Hence word rare in a document collection but frequent in a particular document get high weight.

In other word, combining TF and IDF together => assign high weight to discriminative words in a document

In [2]:
#Natural Language Tool Kit (NLTK) is a NLP package for text data processing
import nltk

paragraph = """Paragraphs are the building blocks of papers. Many students define paragraphs \
in terms of length. A paragraph is a group of at least five sentences. Paragraph \
is half a page long, etc."""

In [5]:
import re
from nltk.corpus import stopwords
from nltk.stem import WordNetLemmatizer

sentences = nltk.sent_tokenize(paragraph)
sentences

['Paragraphs are the building blocks of papers.',
 'Many students define paragraphs in terms of length.',
 'A paragraph is a group of at least five sentences.',
 'Paragraph is half a page long, etc.']

In [8]:
lemmatizer = WordNetLemmatizer()
lemmatized_sentences = []

for sentence in sentences:
    sentence = re.sub('[^a-zA-Z]', ' ', sentence)
    words = nltk.word_tokenize(sentence)
    print("Words before lemmatization : ", words)
    
    lemmas = []
    for word in words:
        if word not in set(stopwords.words('english')):
            lemma = lemmatizer.lemmatize(word)
            lemma = lemma.lower()
            lemmas.append(lemma)
    
    lemmatized_sentence = ' '.join(lemmas)
    lemmatized_sentences.append(lemmatized_sentence)
        
    print("Words after lemmatizaton : ", lemmas)
    
print("Sentences after lemmatizaton : ", lemmatized_sentences)   

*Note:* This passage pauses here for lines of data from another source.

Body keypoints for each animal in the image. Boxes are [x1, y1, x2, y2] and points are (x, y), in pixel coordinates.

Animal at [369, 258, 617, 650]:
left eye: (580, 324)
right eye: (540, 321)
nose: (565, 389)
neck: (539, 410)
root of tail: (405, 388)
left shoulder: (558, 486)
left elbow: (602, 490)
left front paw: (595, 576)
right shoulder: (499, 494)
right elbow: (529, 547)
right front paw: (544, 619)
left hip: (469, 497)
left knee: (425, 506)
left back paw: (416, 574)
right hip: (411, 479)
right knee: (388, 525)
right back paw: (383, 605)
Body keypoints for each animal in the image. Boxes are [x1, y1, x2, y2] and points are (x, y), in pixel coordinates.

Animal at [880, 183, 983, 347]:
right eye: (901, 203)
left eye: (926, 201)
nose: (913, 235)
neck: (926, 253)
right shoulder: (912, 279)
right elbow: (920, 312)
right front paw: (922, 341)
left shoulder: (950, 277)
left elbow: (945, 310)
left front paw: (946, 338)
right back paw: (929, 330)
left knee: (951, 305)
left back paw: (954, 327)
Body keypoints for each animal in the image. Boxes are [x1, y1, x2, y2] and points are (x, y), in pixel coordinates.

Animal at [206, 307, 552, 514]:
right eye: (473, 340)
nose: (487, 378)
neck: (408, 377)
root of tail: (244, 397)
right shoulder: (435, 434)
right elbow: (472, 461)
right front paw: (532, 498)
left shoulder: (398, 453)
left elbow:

Words before lemmatization :  ['Paragraphs', 'are', 'the', 'building', 'blocks', 'of', 'papers']
Words after lemmatizaton :  ['paragraphs', 'building', 'block', 'paper']
Words before lemmatization :  ['Many', 'students', 'define', 'paragraphs', 'in', 'terms', 'of', 'length']
Words after lemmatizaton :  ['many', 'student', 'define', 'paragraph', 'term', 'length']
Words before lemmatization :  ['A', 'paragraph', 'is', 'a', 'group', 'of', 'at', 'least', 'five', 'sentences']
Words after lemmatizaton :  ['a', 'paragraph', 'group', 'least', 'five', 'sentence']
Words before lemmatization :  ['Paragraph', 'is', 'half', 'a', 'page', 'long', 'etc']
Words after lemmatizaton :  ['paragraph', 'half', 'page', 'long', 'etc']
Sentences after lemmatizaton :  ['paragraphs building block paper', 'many student define paragraph term length', 'a paragraph group least five sentence', 'paragraph half page long etc']


In [9]:
from sklearn.feature_extraction.text import TfidfVectorizer

tf_idf_vectorizer = TfidfVectorizer()
tf_idf_vector = tf_idf_vectorizer.fit_transform(lemmatized_sentences)

for count, word in zip(tf_idf_vector.toarray().tolist()[0], tf_idf_vectorizer.get_feature_names()) :
    print("word : {} count : {} ".format(word, count))

word : block count : 0.5 
word : building count : 0.5 
word : define count : 0.0 
word : etc count : 0.0 
word : five count : 0.0 
word : group count : 0.0 
word : half count : 0.0 
word : least count : 0.0 
word : length count : 0.0 
word : long count : 0.0 
word : many count : 0.0 
word : page count : 0.0 
word : paper count : 0.5 
word : paragraph count : 0.0 
word : paragraphs count : 0.5 
word : sentence count : 0.0 
word : student count : 0.0 
word : term count : 0.0